[Region and label listings]

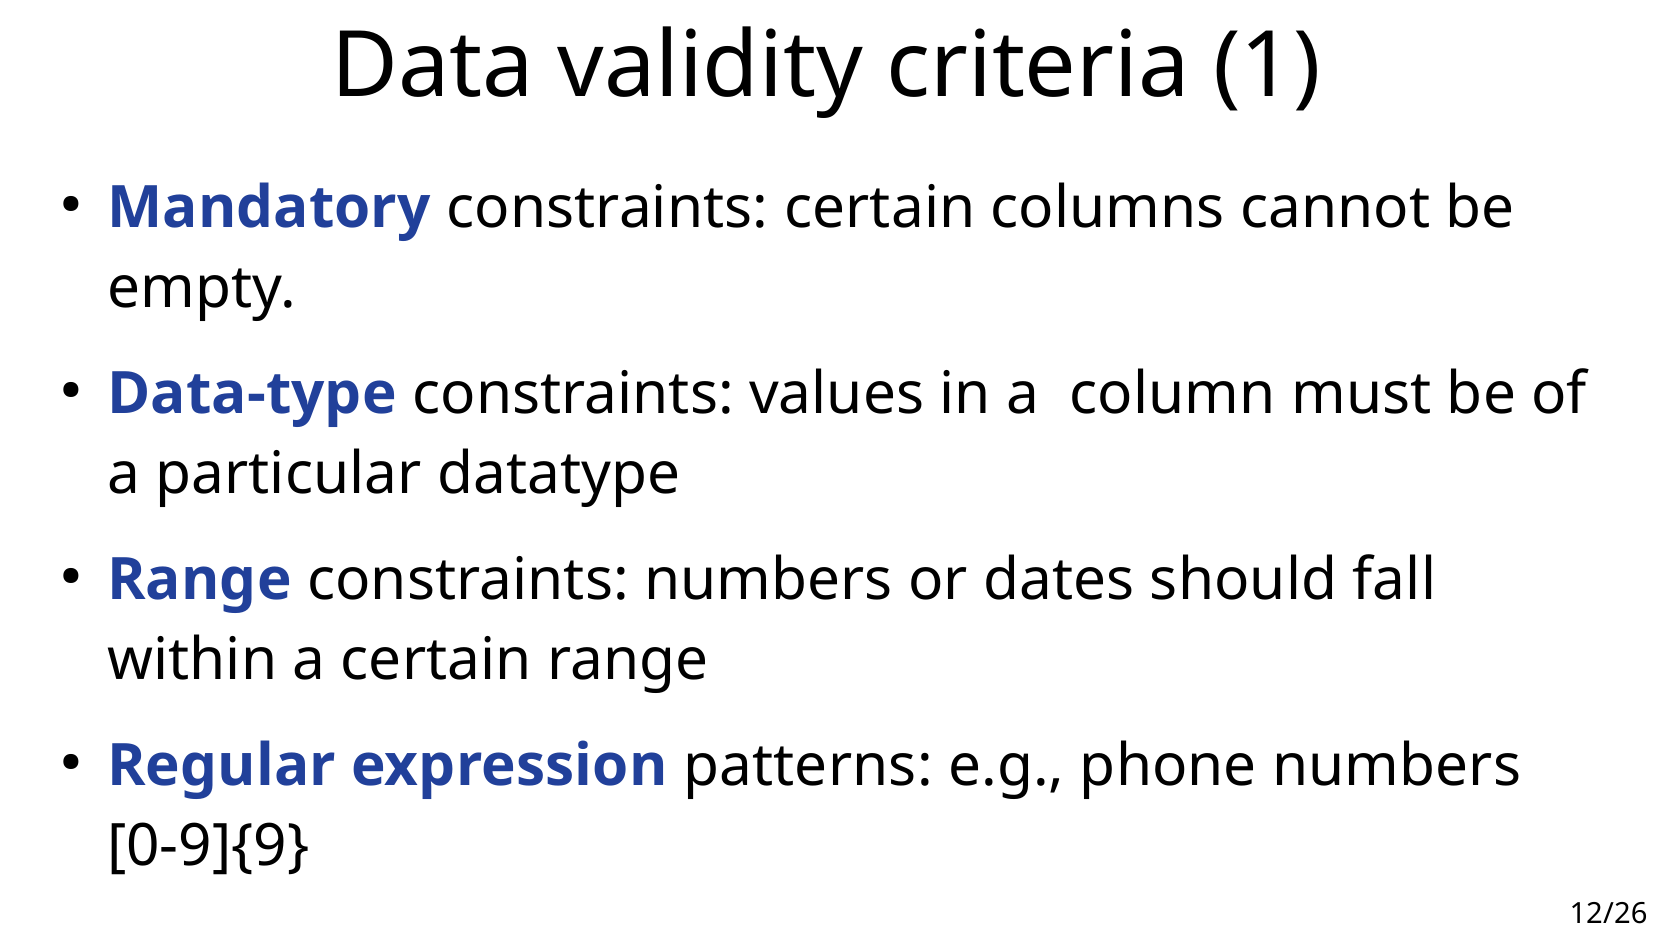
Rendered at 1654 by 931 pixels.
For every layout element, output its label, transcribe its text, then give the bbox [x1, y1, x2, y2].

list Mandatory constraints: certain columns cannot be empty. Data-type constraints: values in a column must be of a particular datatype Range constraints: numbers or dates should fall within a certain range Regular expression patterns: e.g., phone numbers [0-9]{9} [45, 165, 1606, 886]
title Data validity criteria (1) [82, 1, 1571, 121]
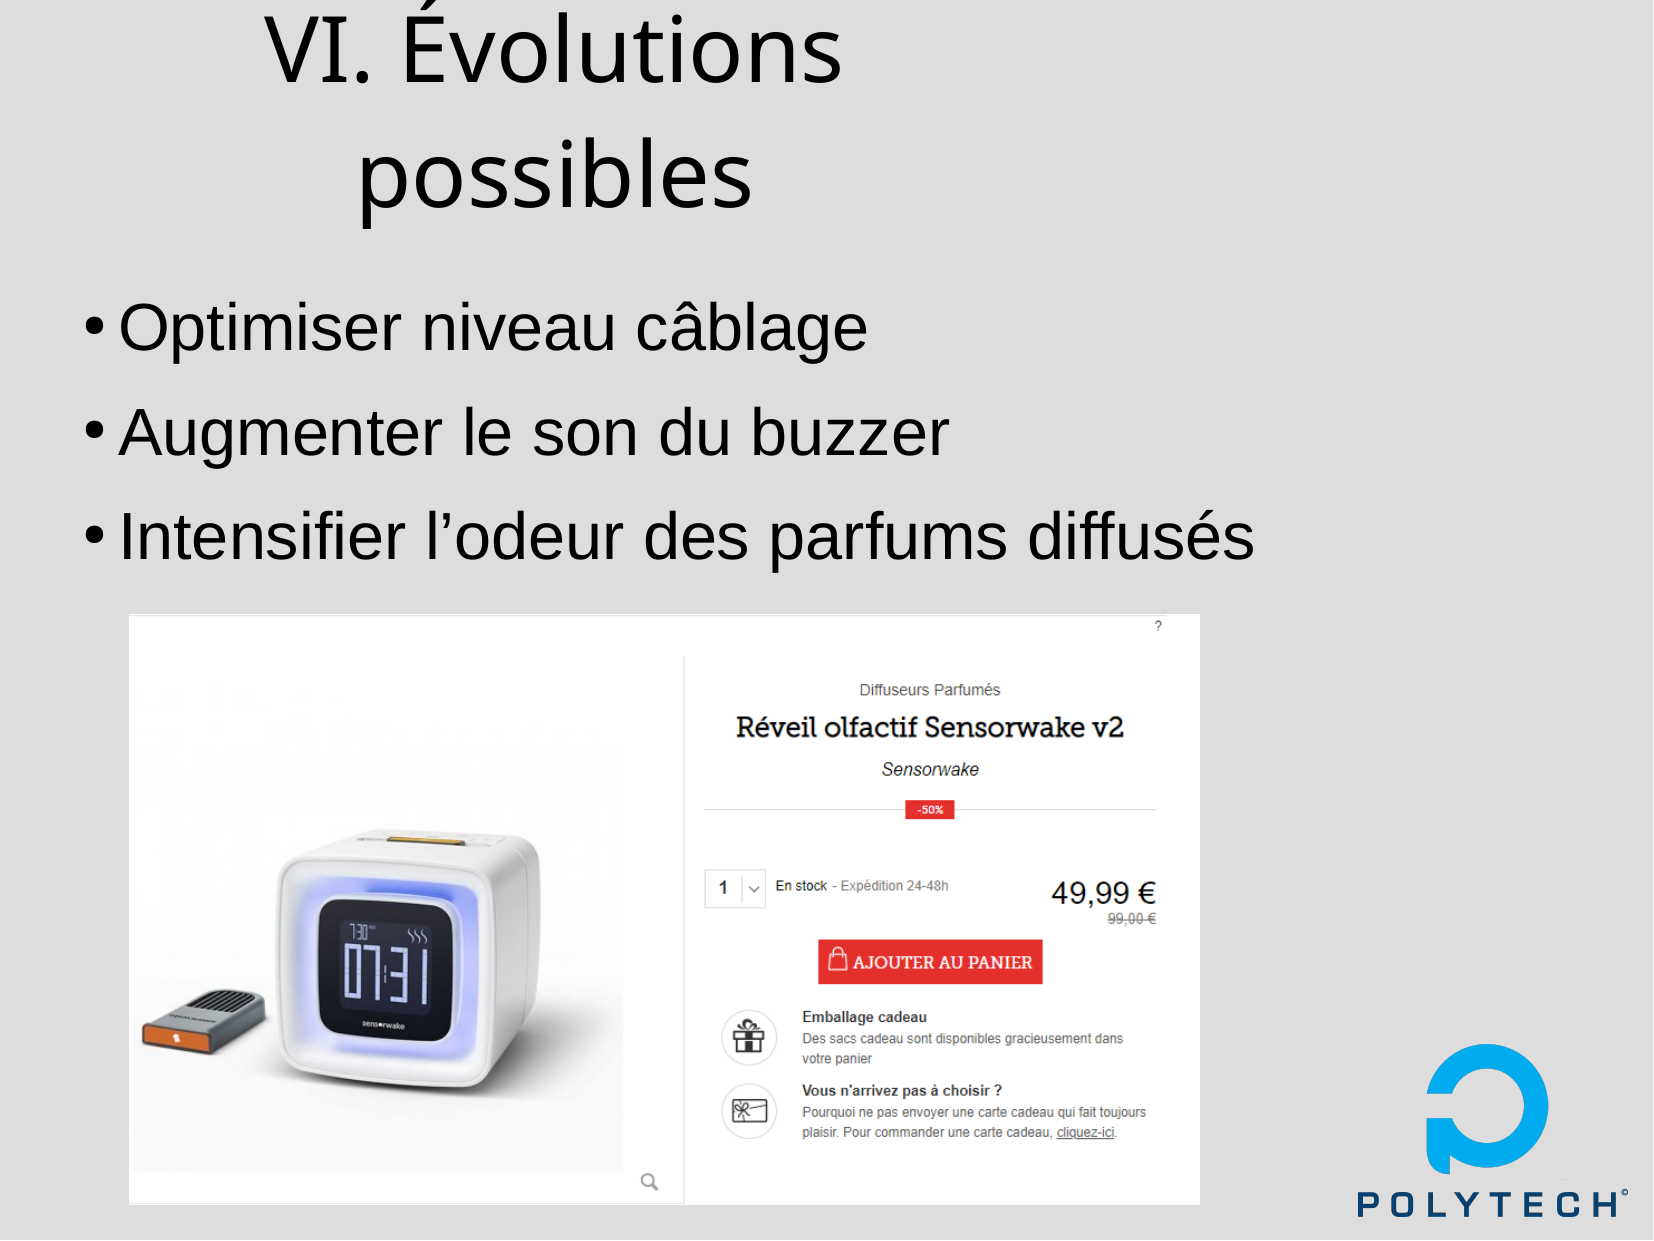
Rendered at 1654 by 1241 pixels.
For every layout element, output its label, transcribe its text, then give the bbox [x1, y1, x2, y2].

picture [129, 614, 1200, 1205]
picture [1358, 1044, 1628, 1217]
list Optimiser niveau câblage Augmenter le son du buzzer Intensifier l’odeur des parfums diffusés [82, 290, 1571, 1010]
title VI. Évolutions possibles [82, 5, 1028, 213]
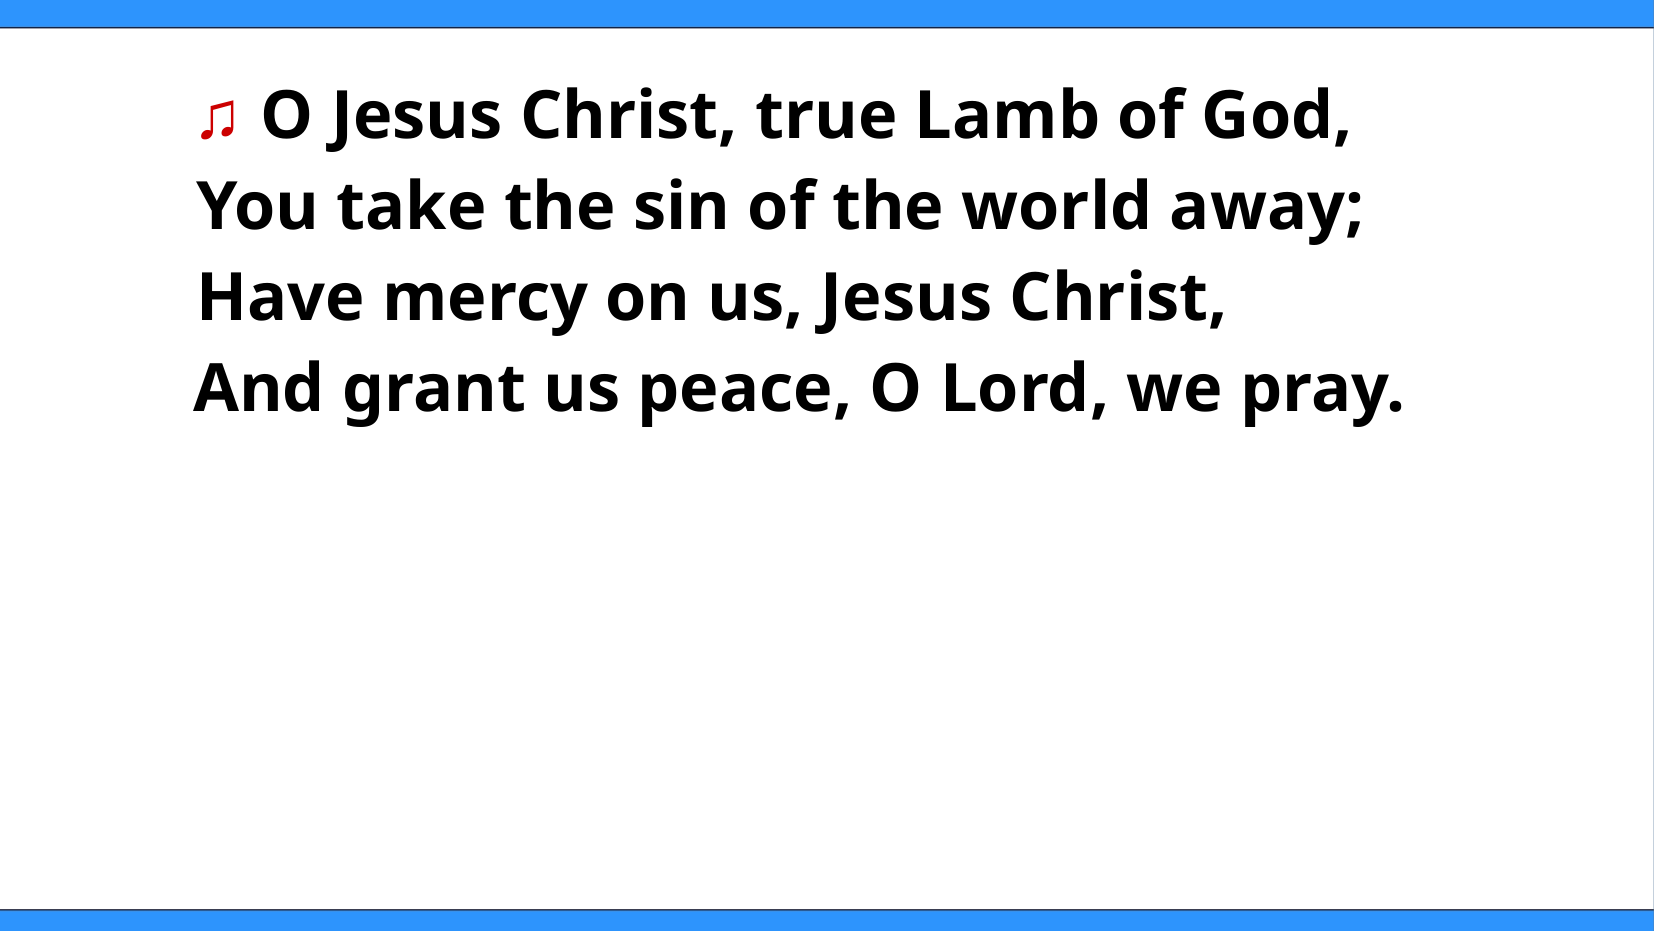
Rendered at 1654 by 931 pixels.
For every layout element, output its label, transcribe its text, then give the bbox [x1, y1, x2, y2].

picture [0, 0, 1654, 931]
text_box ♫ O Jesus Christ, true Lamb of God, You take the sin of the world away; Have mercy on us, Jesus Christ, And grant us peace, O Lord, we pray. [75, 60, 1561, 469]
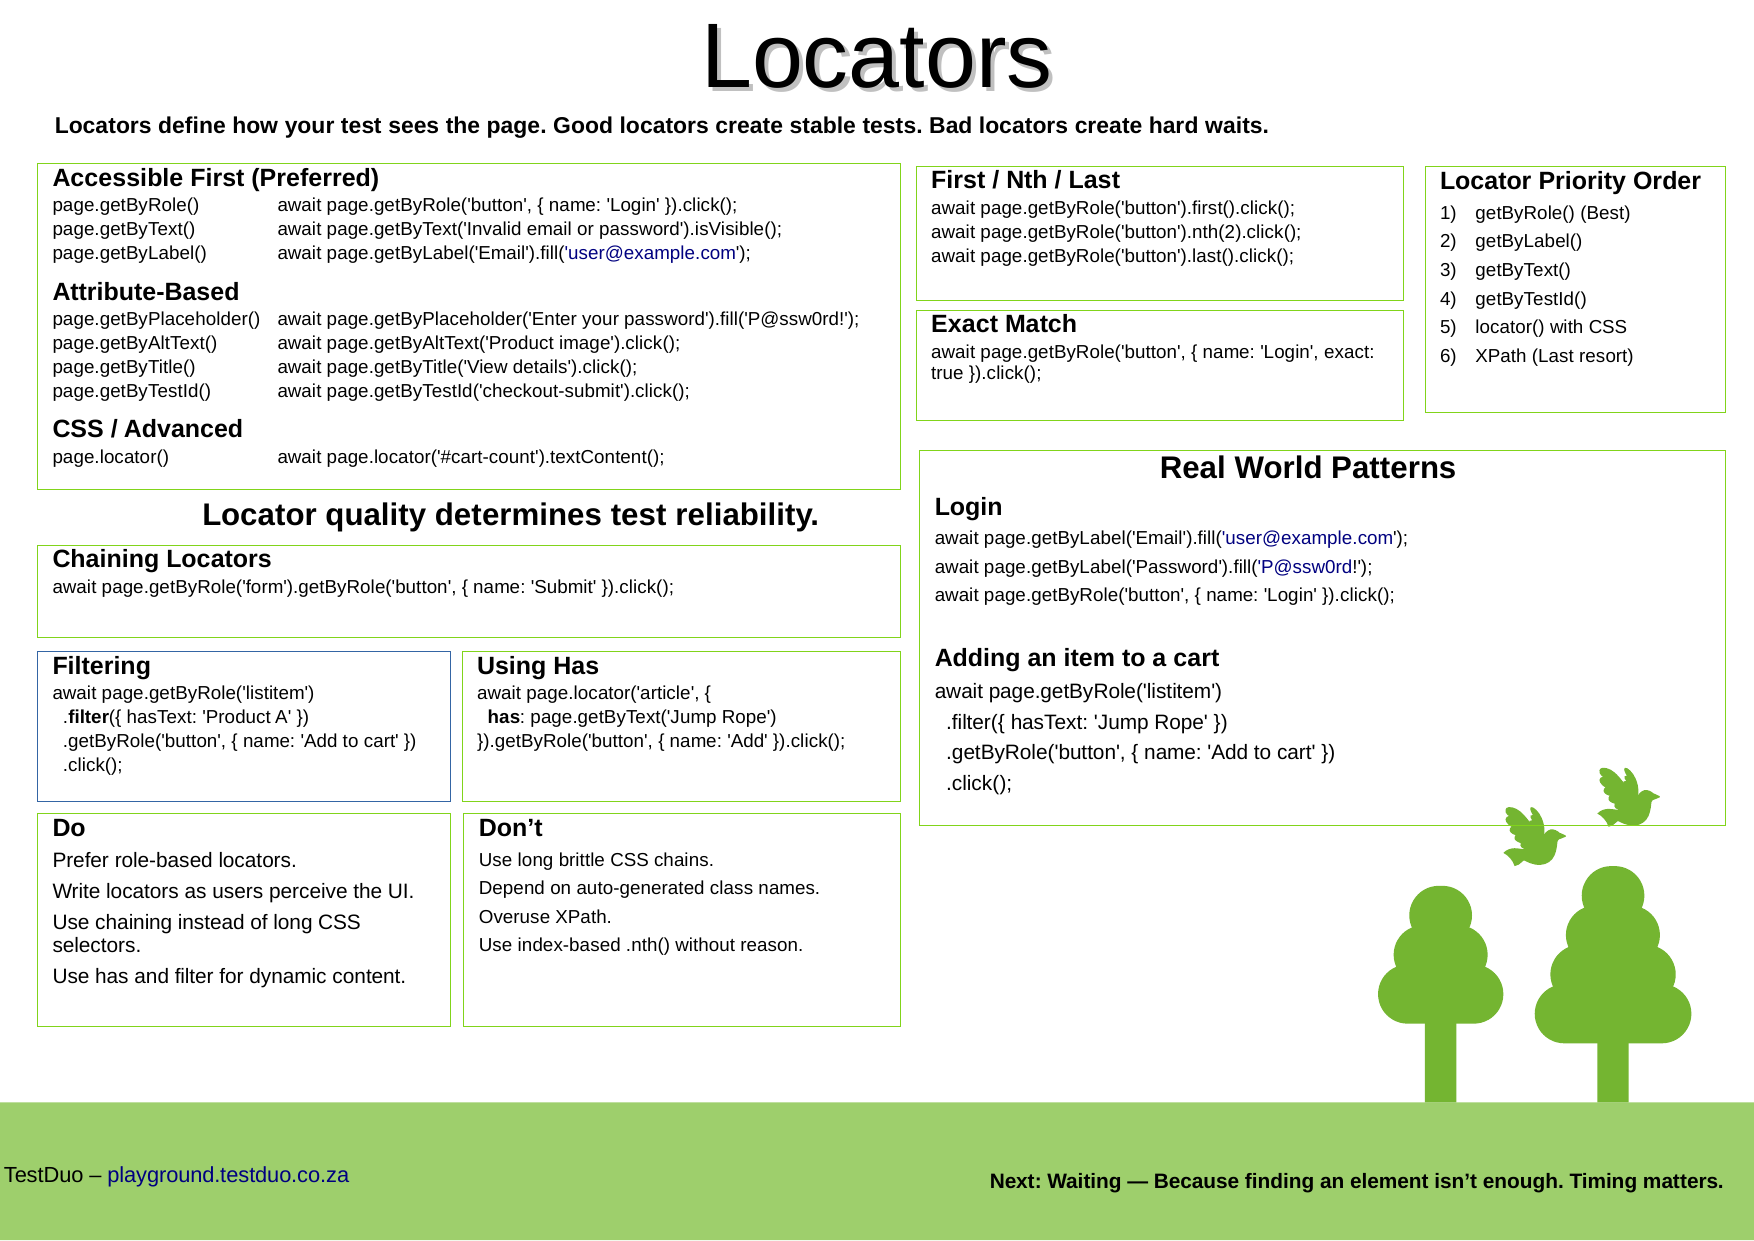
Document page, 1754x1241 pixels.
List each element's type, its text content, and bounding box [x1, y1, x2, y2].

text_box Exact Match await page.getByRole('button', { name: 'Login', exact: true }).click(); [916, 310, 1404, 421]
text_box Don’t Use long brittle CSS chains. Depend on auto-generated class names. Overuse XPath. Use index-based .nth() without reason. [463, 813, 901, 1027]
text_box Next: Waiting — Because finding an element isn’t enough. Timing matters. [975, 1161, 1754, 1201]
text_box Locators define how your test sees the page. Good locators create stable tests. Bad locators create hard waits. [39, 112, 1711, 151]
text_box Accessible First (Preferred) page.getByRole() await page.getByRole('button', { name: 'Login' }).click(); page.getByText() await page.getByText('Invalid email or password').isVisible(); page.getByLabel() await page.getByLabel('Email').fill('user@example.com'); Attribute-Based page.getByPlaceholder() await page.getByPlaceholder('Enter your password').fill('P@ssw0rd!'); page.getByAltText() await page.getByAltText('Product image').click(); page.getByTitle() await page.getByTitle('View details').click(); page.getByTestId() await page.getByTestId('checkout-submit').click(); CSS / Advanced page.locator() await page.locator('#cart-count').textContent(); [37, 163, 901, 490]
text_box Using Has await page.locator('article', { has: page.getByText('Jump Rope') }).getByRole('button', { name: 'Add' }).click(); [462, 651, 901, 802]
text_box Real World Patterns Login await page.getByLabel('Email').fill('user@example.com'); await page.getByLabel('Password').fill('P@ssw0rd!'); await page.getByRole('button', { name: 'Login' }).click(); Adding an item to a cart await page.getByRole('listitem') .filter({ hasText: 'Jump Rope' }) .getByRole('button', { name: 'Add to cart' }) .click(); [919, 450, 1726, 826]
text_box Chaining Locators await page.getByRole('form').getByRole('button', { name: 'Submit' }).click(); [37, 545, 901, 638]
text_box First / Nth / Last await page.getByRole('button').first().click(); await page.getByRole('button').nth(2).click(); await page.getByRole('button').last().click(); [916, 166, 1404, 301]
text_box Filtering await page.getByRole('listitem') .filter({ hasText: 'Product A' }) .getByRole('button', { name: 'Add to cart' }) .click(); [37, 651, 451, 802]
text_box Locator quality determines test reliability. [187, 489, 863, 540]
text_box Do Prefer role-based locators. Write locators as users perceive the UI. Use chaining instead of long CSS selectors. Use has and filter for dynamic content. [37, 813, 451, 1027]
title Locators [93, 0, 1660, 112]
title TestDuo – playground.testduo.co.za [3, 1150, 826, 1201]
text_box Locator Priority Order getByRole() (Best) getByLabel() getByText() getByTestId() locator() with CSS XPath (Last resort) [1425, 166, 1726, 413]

#### What needs to be done:
Copy out the rows from the line containing "Document page, 1754x1241 pixels." through the line containing "text_box Locators define", including both of those lines.

#### Result of this exercise:
Document page, 1754x1241 pixels.
List each element's type, its text content, and bounding box [x1, y1, x2, y2].

text_box Exact Match await page.getByRole('button', { name: 'Login', exact: true }).click(); [916, 310, 1404, 421]
text_box Don’t Use long brittle CSS chains. Depend on auto-generated class names. Overuse XPath. Use index-based .nth() without reason. [463, 813, 901, 1027]
text_box Next: Waiting — Because finding an element isn’t enough. Timing matters. [975, 1161, 1754, 1201]
text_box Locators define how your test sees the page. Good locators create stable tests. Bad locators create hard waits. [39, 112, 1711, 151]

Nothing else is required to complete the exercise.